Se decía que el extravagante ciudadano y acreditado galeno se había empeñado en que un asno de su propiedad se acostumbrase a comer virutas de madera; tan despreciadas entonces que, las producidas en las serrerías, se regalaban para que con ellas fuesen encendidos los braseros y las cocinas llamadas bilbaínas ayudando a las carqueixas, en aquellas, en estas a los leños de carballo.

A tal fin acostumbró primeo al burro a ver el mundo a través de unas gafas de sol armadas con cristales verdes de modo que las virutas pudiesen ser confundidas con tiernas hierbas campestres. Cuando ya parecía que el burro, por fin, ya se había acostumbrado murió repentinamente y nunca se dirimió de manera convincente si la suya había sido una muerte “morrida” o una muerte “matada”, o sea, natural o provocada.

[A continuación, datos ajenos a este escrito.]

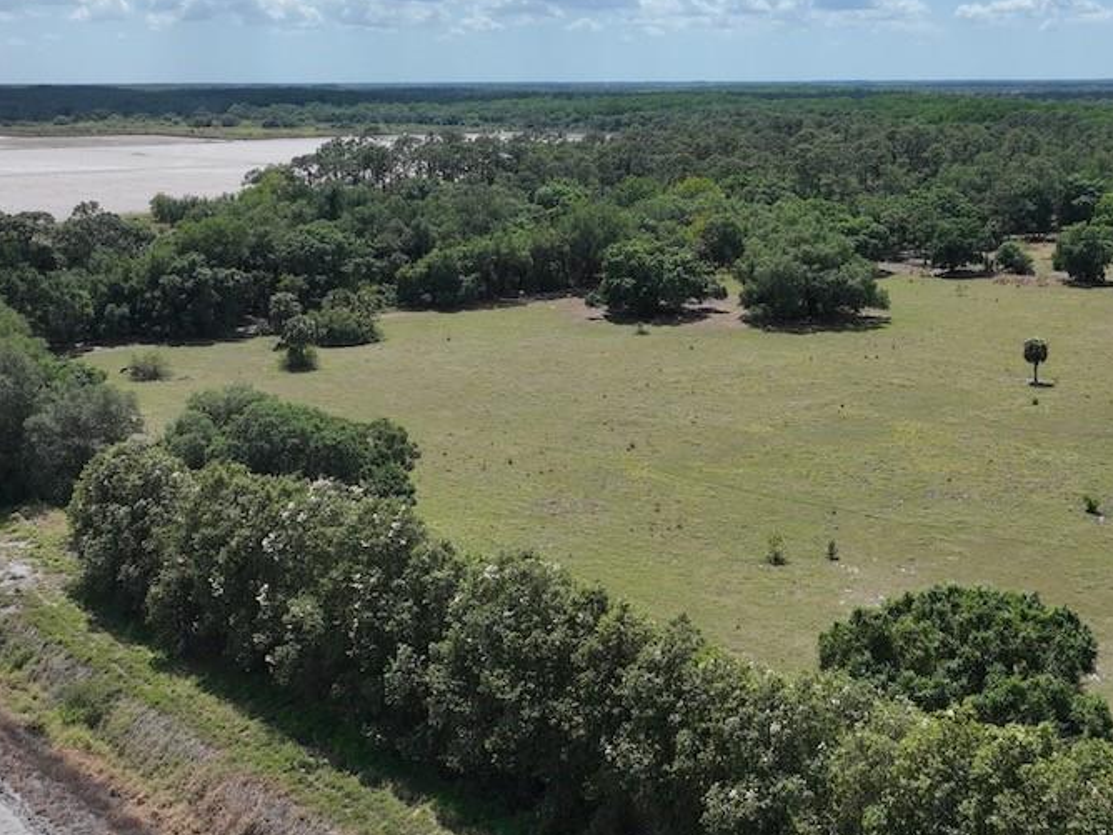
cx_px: 785
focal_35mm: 46
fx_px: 1479
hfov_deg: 40.5
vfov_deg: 31.5
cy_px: 418
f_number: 4
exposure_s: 1/2000
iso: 100
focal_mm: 12.29
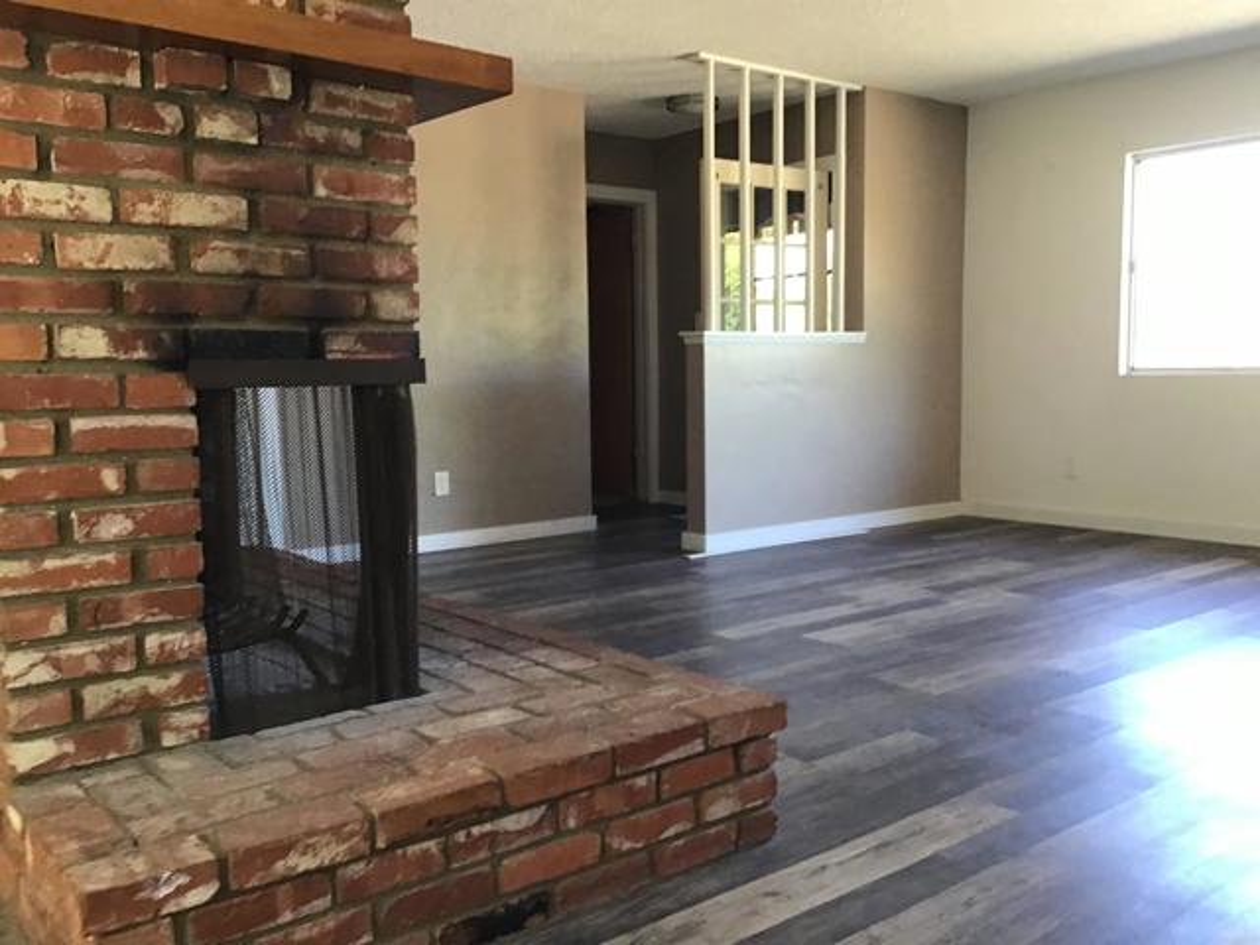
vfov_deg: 45.4
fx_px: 1128
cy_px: 472
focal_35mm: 31
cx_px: 630
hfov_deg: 58.4
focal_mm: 3.3
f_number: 2.4
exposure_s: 1/30
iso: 80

En ocasiones se pudiera pensar o bien que la consideración en la que nuestros gobiernos tienen a los artistas y a otros y diversos agentes o creadores culturales, fuese la misma que el rey de Francia tuvo para con sus académicos, o bien que la que deparan a los que se dedican a entretener al personal consista en ponerles unas gafas de cristales verdes que les ayuden a confundir el culo con las cuatro témporas del año, la viruta con la hierba y el pan de hoy con el hambre de mañana en un país en el que su patrimonio monumental consigue incitar la presencia masiva de un turismo receptivo a él o el mundo del libro aporta el uno por cien del producto interior bruto nacional.

¿Entonces, para qué luchamos? Contestó Churchill a su oposición cuando esta le echó en cara que, estando el país en guerra, mantuviese unos presupuestos para la cultura iguales a los que habían sido mantenidos en época de paz. ¿Para que vivimos nosotros si no es para mantener nuestra propia visión del mundo, nuestra propia convicción sobre las relaciones humanas, es decir, nuestro propio sentido de la convivencia, al tiempo que nuestro modo de relacionarnos, de ver y de comer, de bailar y de cantar, de relacionarnos con nuestros muertos, moler el trigo, represar los ríos, escuchar el canto de los pájaros o silbar a los árbitros en las tardes aciagas de demasiados domingos?

Hagamos, pues, un censo de perros y de burros y atendámoslos como es debido, pero llevemos cuentas de quienes son los encargados de transmitir la memoria, de guardar las viejas formas e incorporar las nuevas que necesiten ser creadas para que no suceda con nuestras vidas lo que sucede cuando se deja de pedalear en una bicicleta: que esta se para y tu te vienes de ella abajo… que es lo que nos está pasando, que nos estamos viniendo abajo.